How To Use Social Media On Your Job Search

Virtually everyone can be found online today. For job searchers, this is a good thing. Searching and applying for jobs online is probably the most effective way to spread your resume around to different potential employers in an efficient manner. You can find hirers, and hirers can find you. Another effective aspect of online job searching is networking, specifically networking and applying through social media. Job searchers likely know that networking is one of the keys to landing a career job, but knowing how, and where, to spend your online networking efforts is vital.

Social Sites

Most everyone is familiar with the most popular social media sites like Facebook, Twitter, and Instagram. Using these sites for job searching and networking purposes is much different than using them for regular social media. The first priority when job searching through popular social media sites is cleaning up your profile. Job searchers should audit every comment, picture, and post to ensure nothing can be seen as inappropriate by employers. If you wouldn’t say it or show it in an interview, remove it from your profile.

Every job searcher and every career professional in general should be using LinkedIn. LinkedIn is essentially the working professional version of Facebook. Your LinkedIn profile should be comprised of your resume, a professional looking picture, a short bio, and a brief summary or list of your skills. Users can apply directly for jobs on a company’s LinkedIn profile, as well as make connections with other professionals in their field. One of the most attractive things about LinkedIn for job searchers is the ability to see who has viewed your profile. This lets you know if employers are considering your application and also lets you know to whom who you can address your follow-up emails.
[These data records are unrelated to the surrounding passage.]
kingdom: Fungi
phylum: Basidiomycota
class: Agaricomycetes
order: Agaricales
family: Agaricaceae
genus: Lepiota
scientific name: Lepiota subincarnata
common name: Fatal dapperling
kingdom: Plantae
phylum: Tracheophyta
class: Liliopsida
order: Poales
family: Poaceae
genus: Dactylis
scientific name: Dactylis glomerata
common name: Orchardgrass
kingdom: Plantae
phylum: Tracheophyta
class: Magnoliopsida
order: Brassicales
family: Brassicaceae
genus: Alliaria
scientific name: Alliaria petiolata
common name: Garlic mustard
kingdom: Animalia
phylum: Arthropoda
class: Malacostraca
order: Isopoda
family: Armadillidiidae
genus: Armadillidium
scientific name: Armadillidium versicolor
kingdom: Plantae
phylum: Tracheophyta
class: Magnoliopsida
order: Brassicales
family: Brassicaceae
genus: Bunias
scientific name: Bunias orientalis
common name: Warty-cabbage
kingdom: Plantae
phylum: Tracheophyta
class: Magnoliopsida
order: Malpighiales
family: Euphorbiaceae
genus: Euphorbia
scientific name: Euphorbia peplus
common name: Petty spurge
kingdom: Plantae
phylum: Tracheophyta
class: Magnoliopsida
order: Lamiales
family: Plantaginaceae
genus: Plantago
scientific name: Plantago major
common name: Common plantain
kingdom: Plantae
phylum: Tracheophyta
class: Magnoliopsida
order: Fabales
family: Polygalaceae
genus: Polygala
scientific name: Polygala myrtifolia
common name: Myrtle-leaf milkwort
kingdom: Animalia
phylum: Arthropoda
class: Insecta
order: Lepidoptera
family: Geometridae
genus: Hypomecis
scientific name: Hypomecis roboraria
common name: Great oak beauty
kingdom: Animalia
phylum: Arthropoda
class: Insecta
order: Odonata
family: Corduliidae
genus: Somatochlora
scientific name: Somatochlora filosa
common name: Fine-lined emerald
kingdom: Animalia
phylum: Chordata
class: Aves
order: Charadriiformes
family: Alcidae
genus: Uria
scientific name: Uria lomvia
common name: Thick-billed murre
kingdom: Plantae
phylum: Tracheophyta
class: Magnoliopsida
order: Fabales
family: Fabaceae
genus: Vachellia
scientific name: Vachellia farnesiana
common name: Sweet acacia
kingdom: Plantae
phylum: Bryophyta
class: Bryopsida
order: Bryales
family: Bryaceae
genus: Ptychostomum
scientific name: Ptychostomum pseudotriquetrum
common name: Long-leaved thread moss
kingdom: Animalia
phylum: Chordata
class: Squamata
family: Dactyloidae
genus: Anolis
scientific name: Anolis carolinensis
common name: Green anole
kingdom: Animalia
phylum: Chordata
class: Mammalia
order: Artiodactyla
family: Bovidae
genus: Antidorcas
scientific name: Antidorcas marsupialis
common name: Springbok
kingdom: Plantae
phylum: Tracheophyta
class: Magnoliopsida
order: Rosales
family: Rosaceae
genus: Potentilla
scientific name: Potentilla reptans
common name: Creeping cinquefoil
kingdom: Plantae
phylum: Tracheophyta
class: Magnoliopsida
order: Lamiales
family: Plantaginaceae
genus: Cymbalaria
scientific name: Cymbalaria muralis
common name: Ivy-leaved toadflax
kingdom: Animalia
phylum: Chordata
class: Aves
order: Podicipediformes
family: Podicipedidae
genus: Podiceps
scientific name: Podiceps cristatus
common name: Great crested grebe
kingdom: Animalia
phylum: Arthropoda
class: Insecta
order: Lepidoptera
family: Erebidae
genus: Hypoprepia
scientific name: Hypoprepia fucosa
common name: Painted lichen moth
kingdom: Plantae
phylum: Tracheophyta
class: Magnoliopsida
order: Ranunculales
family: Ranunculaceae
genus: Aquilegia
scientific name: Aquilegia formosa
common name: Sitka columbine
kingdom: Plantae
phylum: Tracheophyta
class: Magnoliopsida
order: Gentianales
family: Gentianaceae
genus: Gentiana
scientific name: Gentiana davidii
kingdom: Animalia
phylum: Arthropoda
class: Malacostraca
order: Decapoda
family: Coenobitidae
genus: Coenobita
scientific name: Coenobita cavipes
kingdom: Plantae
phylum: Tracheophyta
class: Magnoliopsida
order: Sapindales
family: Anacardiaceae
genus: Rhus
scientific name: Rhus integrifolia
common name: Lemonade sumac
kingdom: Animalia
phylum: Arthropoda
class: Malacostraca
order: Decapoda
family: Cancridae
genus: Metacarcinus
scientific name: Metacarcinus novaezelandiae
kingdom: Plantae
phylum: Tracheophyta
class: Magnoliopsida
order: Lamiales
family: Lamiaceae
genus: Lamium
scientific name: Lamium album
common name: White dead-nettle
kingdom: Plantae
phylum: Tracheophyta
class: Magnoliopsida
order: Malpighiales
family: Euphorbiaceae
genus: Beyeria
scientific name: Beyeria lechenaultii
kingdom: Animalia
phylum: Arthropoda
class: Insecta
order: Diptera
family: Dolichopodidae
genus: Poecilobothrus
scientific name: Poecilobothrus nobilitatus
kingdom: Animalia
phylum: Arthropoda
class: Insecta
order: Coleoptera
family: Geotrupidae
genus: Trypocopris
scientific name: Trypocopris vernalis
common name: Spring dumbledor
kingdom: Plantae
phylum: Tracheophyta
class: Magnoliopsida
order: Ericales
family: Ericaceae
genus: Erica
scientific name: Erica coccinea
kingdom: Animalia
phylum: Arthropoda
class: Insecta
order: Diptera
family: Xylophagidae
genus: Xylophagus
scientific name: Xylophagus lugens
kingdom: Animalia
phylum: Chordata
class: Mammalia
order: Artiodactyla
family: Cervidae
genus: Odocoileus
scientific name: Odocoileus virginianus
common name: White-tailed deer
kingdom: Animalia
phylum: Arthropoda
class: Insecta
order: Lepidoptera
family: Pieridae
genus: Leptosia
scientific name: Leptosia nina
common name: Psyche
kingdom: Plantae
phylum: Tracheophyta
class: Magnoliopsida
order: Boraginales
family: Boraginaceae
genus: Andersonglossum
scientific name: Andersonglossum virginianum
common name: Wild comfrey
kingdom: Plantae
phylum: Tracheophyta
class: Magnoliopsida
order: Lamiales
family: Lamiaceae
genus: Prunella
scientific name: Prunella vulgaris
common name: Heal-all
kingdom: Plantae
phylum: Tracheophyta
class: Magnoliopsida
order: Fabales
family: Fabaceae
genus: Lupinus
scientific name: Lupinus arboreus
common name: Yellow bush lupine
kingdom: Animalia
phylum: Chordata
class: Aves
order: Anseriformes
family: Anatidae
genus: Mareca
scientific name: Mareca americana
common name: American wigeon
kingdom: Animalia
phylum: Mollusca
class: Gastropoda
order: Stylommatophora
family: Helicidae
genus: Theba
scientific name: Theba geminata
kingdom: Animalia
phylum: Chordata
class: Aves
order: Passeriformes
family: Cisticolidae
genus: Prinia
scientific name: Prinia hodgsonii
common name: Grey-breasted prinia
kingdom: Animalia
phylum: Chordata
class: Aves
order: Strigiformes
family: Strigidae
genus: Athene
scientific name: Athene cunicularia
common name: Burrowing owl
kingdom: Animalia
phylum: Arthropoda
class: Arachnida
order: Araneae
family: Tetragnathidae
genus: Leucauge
A good idea is to aggregate all of your social media profiles so that you can efficiently search for jobs across all platforms. Many various sites and apps like Career Arc exist for the sole purpose of social media recruiting. There are even career-specific sites that will help you narrow your search further.

Career Dependent

Certain sites you can use for job searching will depend upon the career you’re going into. For creative-focused seekers, Behance and other portfolio sites like it will prove helpful. Employers and other creatives can view your work and provide comments. For healthcare professionals, sites like Medzilla allow you to view industry-specific job openings. There are numerous specified job sites like these for virtually all industries.

For anyone with any kind of professional portfolio or body of work, it is a good idea to create your own personal website specifically to show your work to employers. Simple website building sites like Wix or Squarespace allow anyone to create professional looking website for free. There are also a number of sites for hiring web designers to create sites for you. The more work you put out there, the better your chances are of employers taking notice.


Letting your social networks know you are job searching can be a delicate matter. Posting or tweeting an announcement on Facebook or Twitter isn’t always the best method, especially if you currently have a job and don’t want your employer to know you’re searching. Instead, send personalized, professional messages to connections informing them you are on the job hunt and would appreciate any connections or references they could provide. Personal messages on Facebook, LinkedIn, and Twitter are far more likely to elicit responses than general posts or tweets for everyone to see. In these personal messages, include links to your website, portfolio, resume, or any other valuable information to your job search. If you do not already know the person you’re messaging, write the message like you would a cover letter, only much more condensed. Introduce yourself, briefly explain you’re on the job hunt, and politely ask if they would be willing to lend you some connections or advice.

Job searchers should spend at least an hour a day looking for job openings and potential connections on social media. The old phrase “It’s not what you know, it’s who you know,” is extremely relevant in the job hunt. Far too often searchers only spend their time filling out online applications instead of trying to make connections with people at the company with an opening. Remember that all you need is a little help to get your foot in the door. The rest is on you.